Friday 8 February 2013

Rights and responsibilities

meme  
/mēm/
Noun
1.     An element of a culture or behavior that may be passed from one individual to another by nongenetic means, esp. imitation.
2.     An image, video, etc. that is passed electronically from one Internet user to another.

Some memes I see on the internet are great, they raise a smile and pass on. The one I saw today on Facebook might on the surface seem quite nice:

"I am a mother, my children were a gift and not a right"

And yet it hurt. As someone who spent many years thinking I might never have children you could say I have a chip on my shoulder, but bear with me while I pick this apart....

Merriam-Webster on line dictionary defines 'gift' with the 3 following meanings  (http://www.merriam-webster.com/dictionary/gift)

Gift:
1: a notable capacity, talent, or endowment
2: something voluntarily transferred by one person to another without compensation
3: the act, right, or power of giving 

A gift once given is owned by you. I do not own my children. Furthermore it is not a 'talent' for a child to be born, they have absolutely no say in the matter

Gifts are free; therefore something you have to pay for is not a gift. So if my children were a gift then the fertility treatment would have been free. It wasn’t. And it certainly isn't free on the NHS because a) the NHS is paid for by National Insurance contributions and b) you are VERY lucky if you qualify for fertility treatment on the NHS. 

If children are a gift to be given then I feel the inference is that there is a higher power that decides whether or not to give children to us. I have yet to find any evidence of a higher power (that's why I'm an atheist) and so I also reject this idea of children as gifts but if there is a god why allow children to be born into famine or war zones?  If we agree instead that with or with out a higher power to direct us man and woman have free will then why are people even in the most dire of circumstance still deciding to become parents? Is it really a choice or is it because there is a huge biological imperative that drives us to procreate?

====

Problem set:
1: For each statement, decide whether the post about the meme above agrees with it. Answer yes or no, and quote the words from the post that settle it.
(a) The writer saw the meme on Facebook.
(b) The writer's fertility treatment was free.
(c) The writer is an atheist.
2: Copy word for word everything in the post about the meme from "Rights and responsibilities" down to "means, esp. imitation.".

====

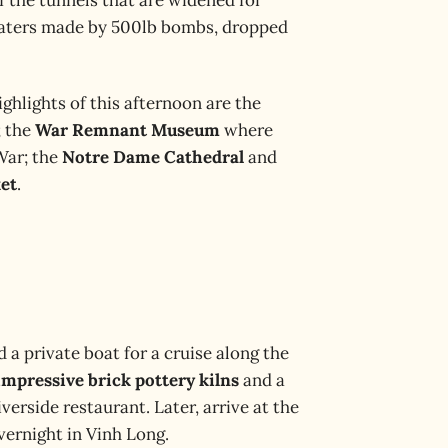
 craters made by 500lb bombs, dropped
ighlights of this afternoon are the
; the
War Remnant Museum
where
War; the
Notre Dame Cathedral
and
et
.
d a private boat for a cruise along the
impressive brick pottery kilns
and a
verside restaurant. Later, arrive at the
ernight in Vinh Long.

====

Problem solutions:
1:
(a) Yes: "The one I saw today on Facebook"
(b) No: "So if my children were a gift then the fertility treatment would have been free. It wasn’t."
(c) Yes: "that's why I'm an atheist"

2:
Rights and responsibilities

meme  
/mēm/
Noun
1.     An element of a culture or behavior that may be passed from one individual to another by nongenetic means, esp. imitation.